start Extracted material
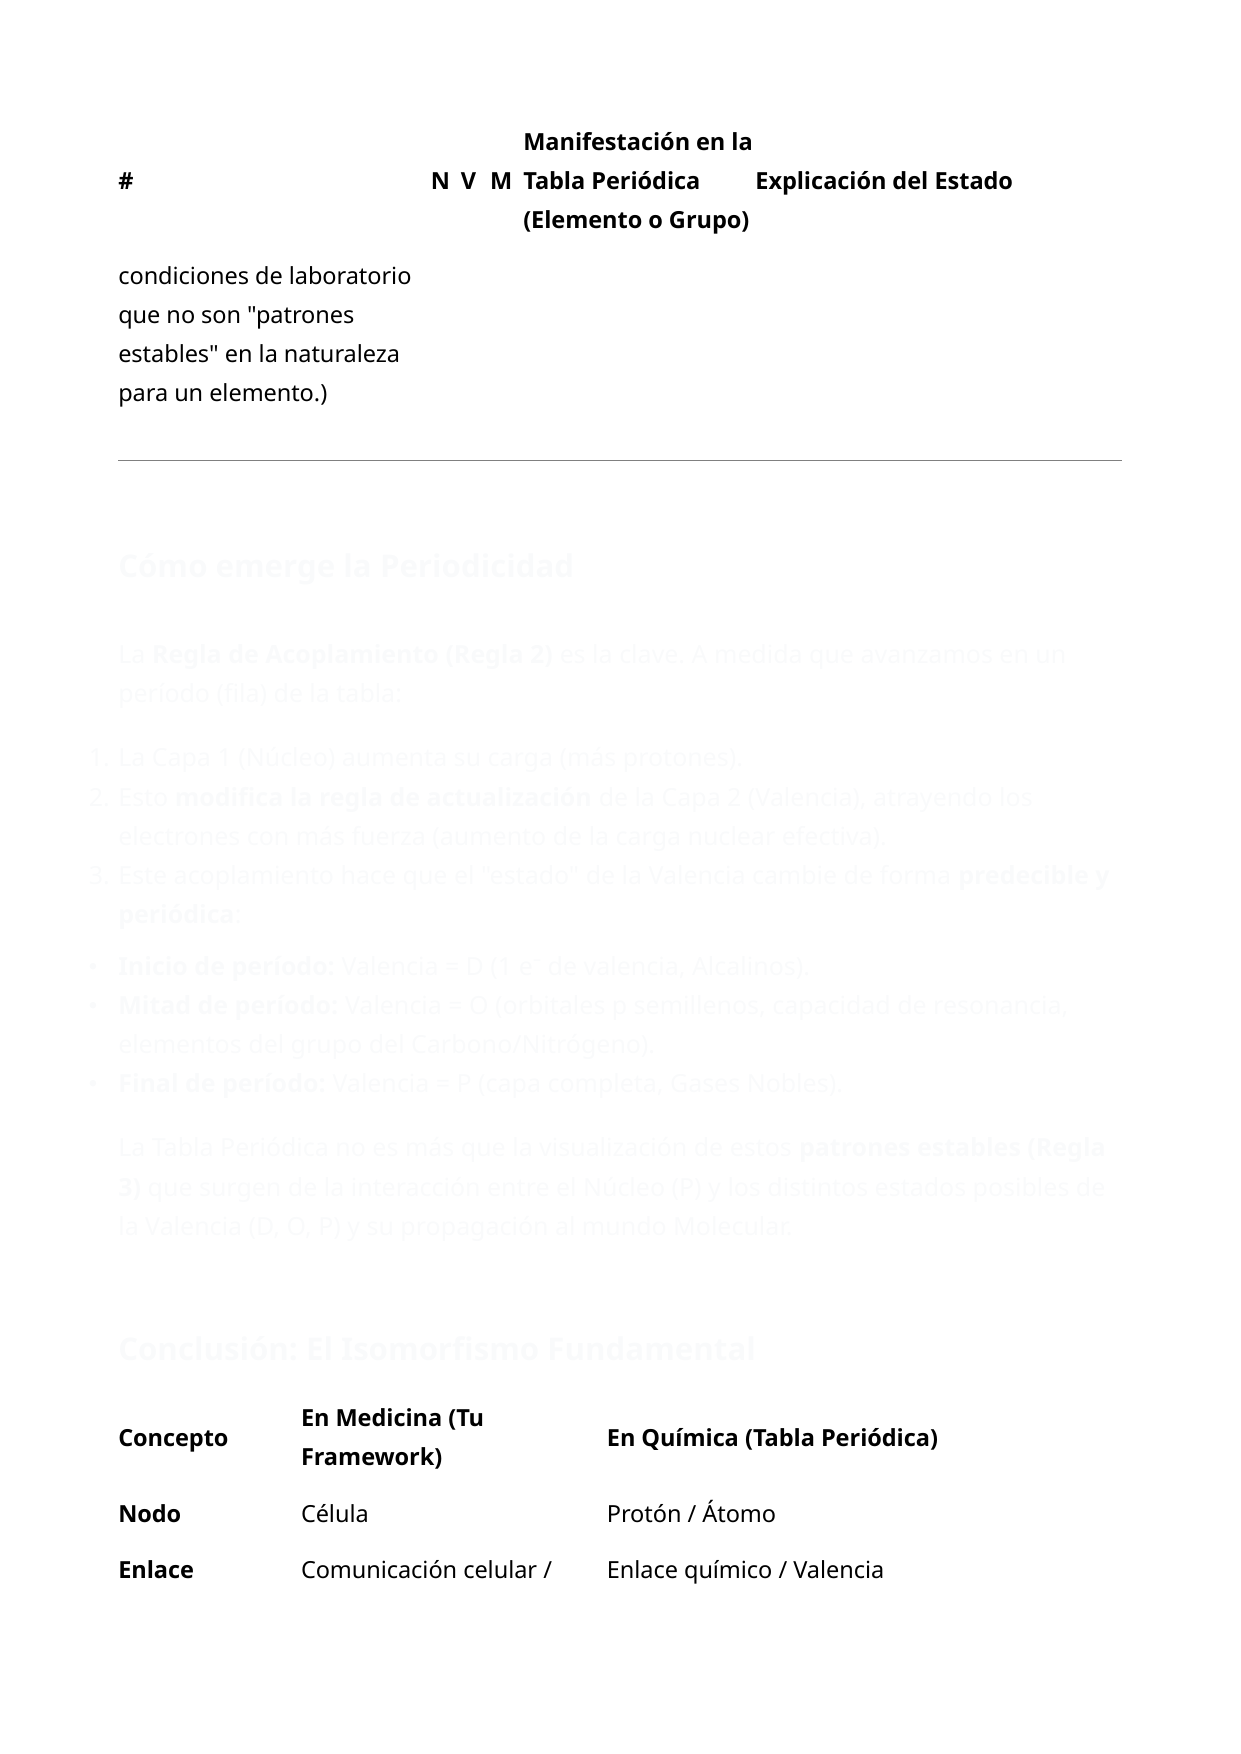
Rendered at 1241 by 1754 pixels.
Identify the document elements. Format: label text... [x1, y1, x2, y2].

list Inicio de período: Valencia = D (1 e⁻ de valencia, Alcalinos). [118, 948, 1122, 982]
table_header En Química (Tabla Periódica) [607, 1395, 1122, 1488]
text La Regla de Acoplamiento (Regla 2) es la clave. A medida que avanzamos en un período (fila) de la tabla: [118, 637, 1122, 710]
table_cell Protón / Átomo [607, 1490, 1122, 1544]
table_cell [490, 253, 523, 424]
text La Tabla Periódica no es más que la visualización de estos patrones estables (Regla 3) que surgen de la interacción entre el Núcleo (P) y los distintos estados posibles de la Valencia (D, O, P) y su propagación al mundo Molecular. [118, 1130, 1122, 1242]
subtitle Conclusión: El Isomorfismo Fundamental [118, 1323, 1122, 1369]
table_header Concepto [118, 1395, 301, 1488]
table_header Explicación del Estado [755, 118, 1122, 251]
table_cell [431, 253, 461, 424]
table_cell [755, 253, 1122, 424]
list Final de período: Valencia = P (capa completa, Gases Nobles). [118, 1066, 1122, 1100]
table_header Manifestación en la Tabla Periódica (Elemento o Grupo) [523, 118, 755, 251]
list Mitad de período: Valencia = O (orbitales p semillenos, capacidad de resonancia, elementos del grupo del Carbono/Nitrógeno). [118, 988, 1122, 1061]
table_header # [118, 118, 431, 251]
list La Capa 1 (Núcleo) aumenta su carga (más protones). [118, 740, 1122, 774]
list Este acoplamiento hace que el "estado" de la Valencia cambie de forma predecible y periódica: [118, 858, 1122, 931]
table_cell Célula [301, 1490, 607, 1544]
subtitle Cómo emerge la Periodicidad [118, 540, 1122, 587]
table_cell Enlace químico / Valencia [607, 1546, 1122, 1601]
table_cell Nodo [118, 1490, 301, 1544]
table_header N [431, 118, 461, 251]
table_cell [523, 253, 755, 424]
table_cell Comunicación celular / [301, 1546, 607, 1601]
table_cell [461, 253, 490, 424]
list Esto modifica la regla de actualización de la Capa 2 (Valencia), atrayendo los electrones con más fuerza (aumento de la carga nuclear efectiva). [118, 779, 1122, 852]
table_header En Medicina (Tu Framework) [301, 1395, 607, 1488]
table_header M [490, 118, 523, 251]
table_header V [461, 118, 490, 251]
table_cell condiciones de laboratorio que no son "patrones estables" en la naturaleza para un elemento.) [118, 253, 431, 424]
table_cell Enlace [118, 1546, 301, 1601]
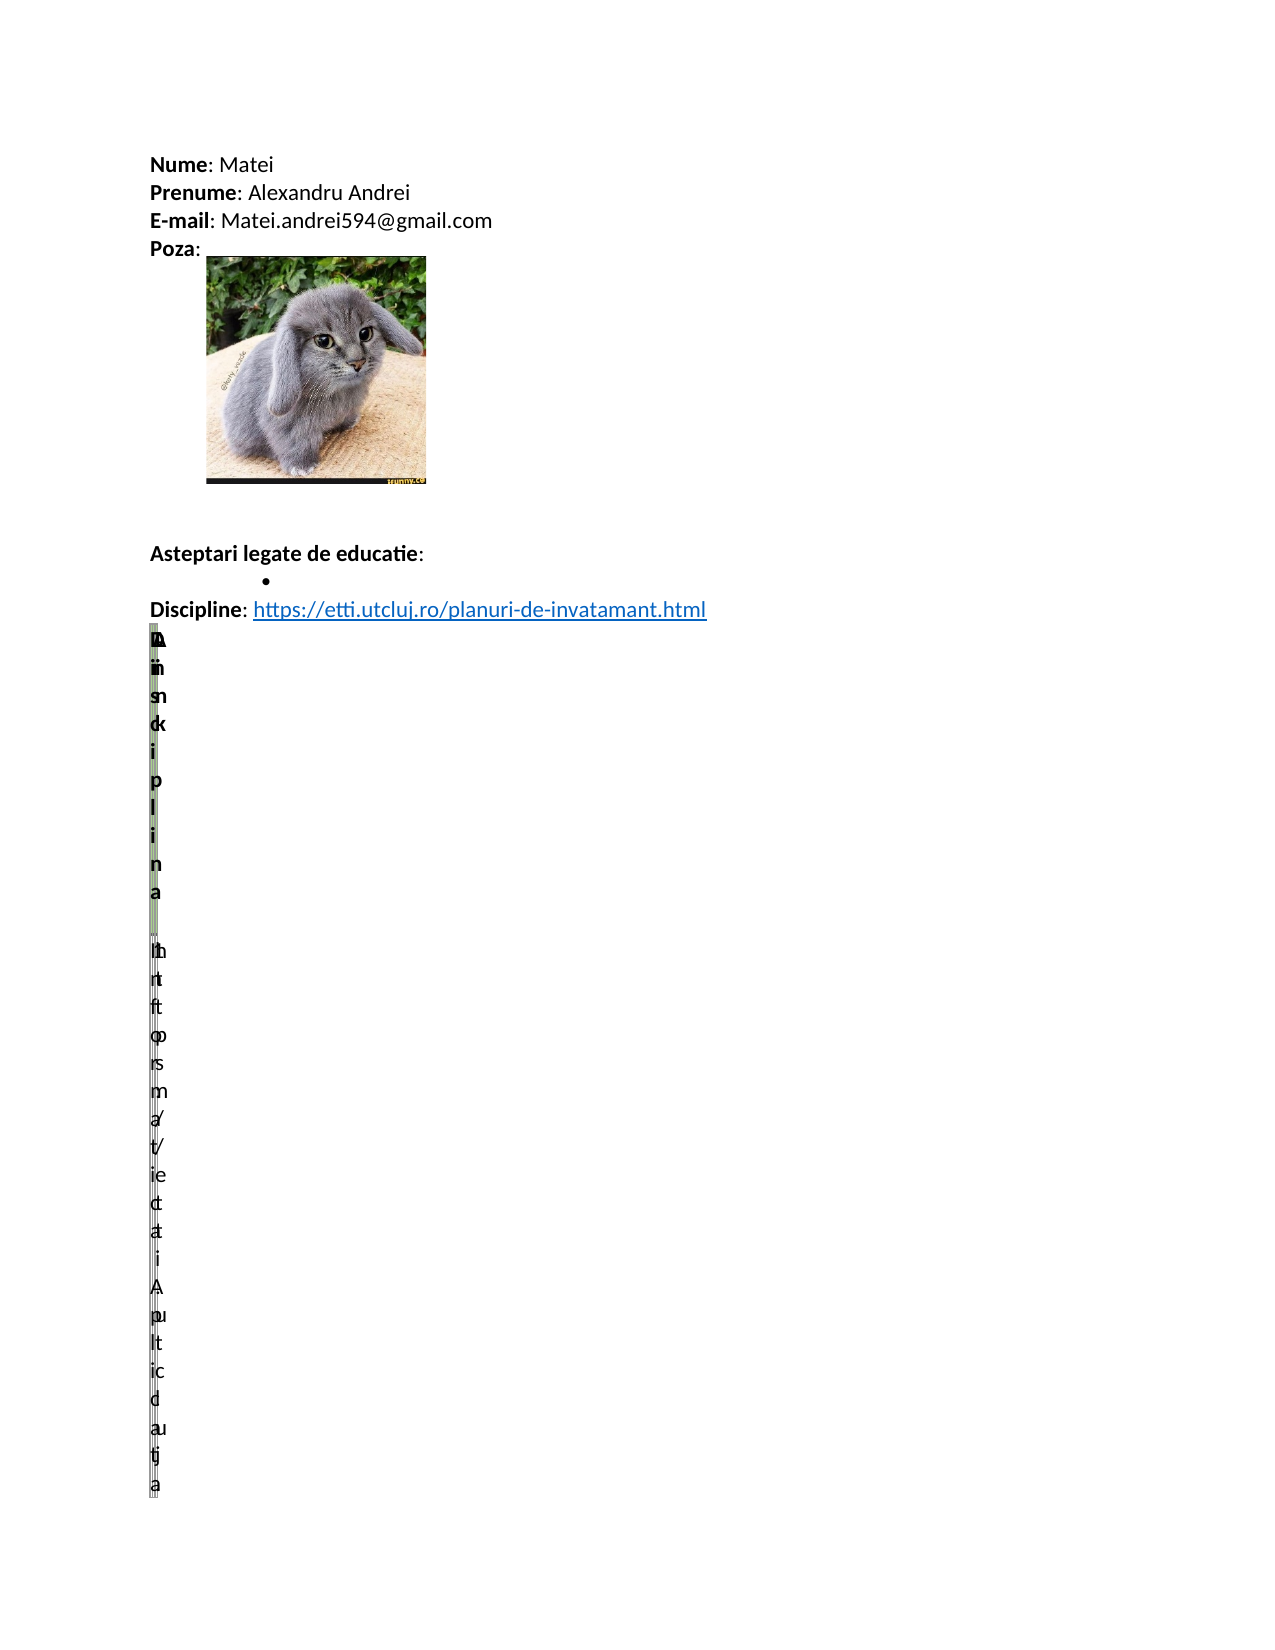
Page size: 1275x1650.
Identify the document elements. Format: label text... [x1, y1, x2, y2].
end Extracted material
start Extracted material
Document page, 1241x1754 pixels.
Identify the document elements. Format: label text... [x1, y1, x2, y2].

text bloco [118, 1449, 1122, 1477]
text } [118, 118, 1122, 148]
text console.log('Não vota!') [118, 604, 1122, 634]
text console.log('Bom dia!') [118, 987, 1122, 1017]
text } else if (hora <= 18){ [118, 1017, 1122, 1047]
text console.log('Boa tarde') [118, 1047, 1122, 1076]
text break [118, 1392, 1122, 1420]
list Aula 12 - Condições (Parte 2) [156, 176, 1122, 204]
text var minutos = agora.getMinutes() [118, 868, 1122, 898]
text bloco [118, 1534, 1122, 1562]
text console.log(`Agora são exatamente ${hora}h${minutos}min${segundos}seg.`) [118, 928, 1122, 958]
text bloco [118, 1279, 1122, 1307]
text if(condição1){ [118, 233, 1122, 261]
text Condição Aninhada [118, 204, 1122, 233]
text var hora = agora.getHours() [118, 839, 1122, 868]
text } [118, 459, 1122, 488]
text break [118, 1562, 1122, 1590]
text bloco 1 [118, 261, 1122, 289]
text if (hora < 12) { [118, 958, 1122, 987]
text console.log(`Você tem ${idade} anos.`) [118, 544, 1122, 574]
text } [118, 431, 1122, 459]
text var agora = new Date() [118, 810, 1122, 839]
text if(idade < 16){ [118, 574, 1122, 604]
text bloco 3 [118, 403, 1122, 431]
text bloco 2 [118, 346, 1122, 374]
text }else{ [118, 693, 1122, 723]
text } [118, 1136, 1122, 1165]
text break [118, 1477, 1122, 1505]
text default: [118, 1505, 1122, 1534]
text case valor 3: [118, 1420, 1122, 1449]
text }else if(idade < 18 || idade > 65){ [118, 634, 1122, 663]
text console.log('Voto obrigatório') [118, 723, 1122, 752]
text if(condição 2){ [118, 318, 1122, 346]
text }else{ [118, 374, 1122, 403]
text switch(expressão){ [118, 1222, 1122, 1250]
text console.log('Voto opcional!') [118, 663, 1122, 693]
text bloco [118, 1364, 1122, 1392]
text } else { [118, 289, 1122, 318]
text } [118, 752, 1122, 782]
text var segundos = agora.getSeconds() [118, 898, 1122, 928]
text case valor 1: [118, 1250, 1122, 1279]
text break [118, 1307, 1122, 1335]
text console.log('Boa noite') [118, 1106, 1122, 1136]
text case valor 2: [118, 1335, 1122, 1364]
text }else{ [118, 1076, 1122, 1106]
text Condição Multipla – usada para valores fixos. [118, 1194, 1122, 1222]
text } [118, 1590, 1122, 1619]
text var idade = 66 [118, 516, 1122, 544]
end Extracted material
--- Directive ---
Above, in the records, start at the line containing "text bloco [118, 1449, 1122, 1477]" and end with the line containing "text break [118, 1562, 1122, 1590]". Copy every line in that range word for word.

--- Expected answer ---
text bloco [118, 1449, 1122, 1477]
text } [118, 118, 1122, 148]
text console.log('Não vota!') [118, 604, 1122, 634]
text console.log('Bom dia!') [118, 987, 1122, 1017]
text } else if (hora <= 18){ [118, 1017, 1122, 1047]
text console.log('Boa tarde') [118, 1047, 1122, 1076]
text break [118, 1392, 1122, 1420]
list Aula 12 - Condições (Parte 2) [156, 176, 1122, 204]
text var minutos = agora.getMinutes() [118, 868, 1122, 898]
text bloco [118, 1534, 1122, 1562]
text console.log(`Agora são exatamente ${hora}h${minutos}min${segundos}seg.`) [118, 928, 1122, 958]
text bloco [118, 1279, 1122, 1307]
text if(condição1){ [118, 233, 1122, 261]
text Condição Aninhada [118, 204, 1122, 233]
text var hora = agora.getHours() [118, 839, 1122, 868]
text } [118, 459, 1122, 488]
text break [118, 1562, 1122, 1590]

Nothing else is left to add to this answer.